Trading in Vin Diesel (his character is written out by someone saying that he got killed in Bora Bora) for Ice Cube is no improvement; not only is he not the most expressive actor, but he's not that convincing in action (when he's being chased by Scott Speedman you just KNOW that Speedman would catch him like that (snaps fingers) in real life). In fairness to Mr. Cube, he's far from the only thing wrong with this; Simon Kinberg's screenplay seems not only to have been aimed at emotionally and intellectually stunted 13-year-olds but written by them as well, with the plot starting idiotically and continuing from there - the villainous Secretary of Defence played by Willem Dafoe is so pantomime villainous that when he makes a speech to Jackson you're surprised he doesn't laugh maniacally.
Suspending disbelief is one thing, but when you have a movie that expects people to believe that tanks can be handled like motorbikes... and which works in such daft plot turns as characters having their deaths faked just so they can be around for the climax (why not just kill them there?)... and that has a finale which depends on a car and a Presidential bullet train being able to fit on the same track despite the car being a compact if speedy sports car... in this case it's just impossible. Admittedly it doesn't help that said scenes are incompetently executed thanks to shockingly bad special effects and shoddy direction; some of the miniatures are glaringly obvious, and I particularly hope that lead effects house Industrial Light and Magic didn't do the CGI bullet train shots. And as for the way some of the shots go from film to what looks like video and back again...

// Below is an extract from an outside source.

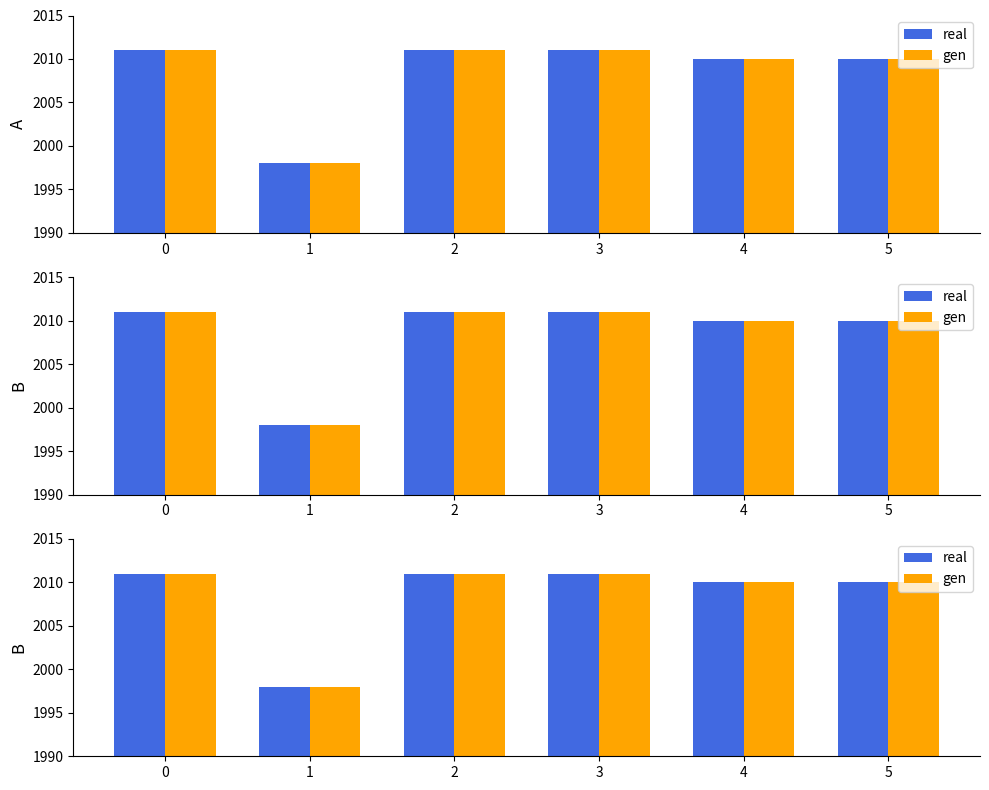

Which label corresponds to the smallest value in the chart?

1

The cast isn't much good either, although it's fun to see Peter Strauss as the President (in spite or because of his not sounding like he believes a word of this); Xzibit not only helps parts of this seem like "Pimp My Ride: The Movie" but he can't act, Dafoe is Special Guest Villain level, and Jackson phones it in. As for the female characters, Nona Gaye and Sunny Mabrey are pretty much defined by their cleavage and by the fact that one's good and the other (the one who looks like a cross between Nicolette Sheridan and Rachel Bilson) isn't. (The movie can't even be laddish properly; for some reason the sexiest woman in the movie (Masuimi Max, who plays Xzibit's girlfriend and who helps out with the robbery of the artillery-carrying cheese truck) isn't listed in the credits.) And the tiresome, crowbarred-in rap numbers don't help, certainly not compared to Marco Beltrami's score. (Ironically, at one point on hearing the female string quartet Bond our hero complains about the music; they are not to blame for the aural wrongs.)
"xXx2: Whatever" is so unexciting and so absurd that despite its stabs at relevance (our hero claims Dafoe is hatching "World War IV"), the only way to get through it is as a laugher; the sight of Ice Cube in a suit and tie (with umbrella!) is funnier than his intentional attempt at comedy later in the same scene. To make it worse, the last scene leaves the door wide open for a third movie... if it does happen, why not cast Scarlett Johansson or Charlotte Church as the new Triple X? It's not like realism is a key factor here.